South Korea defends the arrangement, arguing that working standards in Kaesong are better than in other areas of North Korea, a contention affirmed in an April Congressional Research Service report. But working standards are nevertheless horrifying. Workers officially make a minimum wage of $60.78 per month -- 35 cents an hour based on a 40-hour work schedule -- but South Korean companies have almost no oversight capacity, according to the CRS. Laborers are hired, disciplined and fired by the North Korean government, and the wages are kept low via intense citizen repression.
"They're treated better than other workers in North Korea, which is not inconsistent with it being a slave labor camp," says Rep. Brad Sherman (D-Calif.), one of just a handful of legislators seeking to curtail abuses at Kaesong.

And if a trade deal between South Korea and the U.S. is approved by Congress as expected, products from Kaesong could be sold in the U.S. tariff-free.

"The working conditions in the Kaesong Industrial Complex are among the worst in the world," says Thea Lee, deputy chief of Staff for the AFL-CIO, the largest U.S. federation of labor unions. "Workers have no rights."

Panama's entire annual economic output is around $26.7 billion a year, according to The World Bank -- only about two-tenths of one percent of the U.S. economy -- making the effect on jobs minuscule at best. Some economists expect other agreements with South Korea and Colombia to create net job losses in the U.S., as corporations ship American jobs overseas to take advantage of cheaper labor.

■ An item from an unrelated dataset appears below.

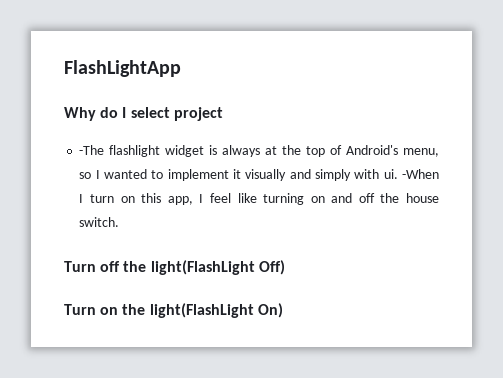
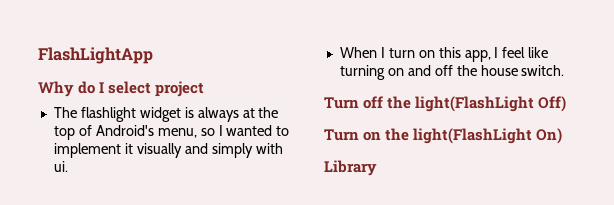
[79,145,105,155] -The -> [53,107,77,118] The
[402,169,440,179] -When -> [339,47,377,58] // When
(283, 310) none -> [324,160,377,176] // Library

It may not have a large economy, but Panama does have some of the most stringent bank secrecy laws in the world, making it extremely easy and inexpensive for U.S. citizens to set up offshore corporations and bank accounts. Establishing the corporation and bank account costs less than $2,000, and any money that Americans stash in these entities is not taxed. Bank secrecy laws and extremely lax corporate registration standards make it very difficult for the Internal Revenue Service to track transactions transferring funds to these Panamanian destinations from the United States. Small surprise, then, that Panama is home to nearly 400,000 offshore corporations, more than any other nation except Hong Kong.

"A tax haven . . . has one of three characteristics: It has no income tax or a very low-rate income tax; it has bank secrecy laws; and it has a history of noncooperation with other countries on exchanging information about tax matters," said Rebecca Wilkins, senior counsel with Citizens for Tax Justice, a nonpartisan nonprofit dedicated to improving U.S. tax policy. "Panama has all three of those. ... They're probably the worst."

The trade agreement with Panama would effectively bar the U.S. from cracking down on this activity. The U.S. would not be allowed to treat Panamanian financial services transactions differently from transactions in nations that are not tax havens. It would also be unable to pursue some standard anti-money laundering techniques in Panama. Combating tax haven abuse in Panama would be a violation of the trade agreement, exposing the U.S. to fines from international authorities.

Union leaders and an unusual bipartisan coalition in the House remain opposed to the pacts, with resistance centered on the continued, rampant violence against union workers in Colombia.

As HuffPost's Dave Jamieson reported in July, union members in Colombia are routinely murdered with impunity. Over the past 25 years, nearly 3,000 workers have been killed in the country, with convictions resulting in just six percent of all cases.

That violence has continued, and even escalated, since President George W. Bush first negotiated the trade deal with Colombia in 2007. That year, 37 union workers were killed. The next year, 52, followed by 49 in 2009 and 51 last year.

As a result, unions in the U.S. are strongly opposing the trade deal with Colombia, a move led by the AFL-CIO, the country's largest federation of organized labor groups. The AFL-CIO has said it does not want to see the U.S. condoning violence against workers, nor does it want American workers to have to compete with wages that are depressed using the credible threat of murder.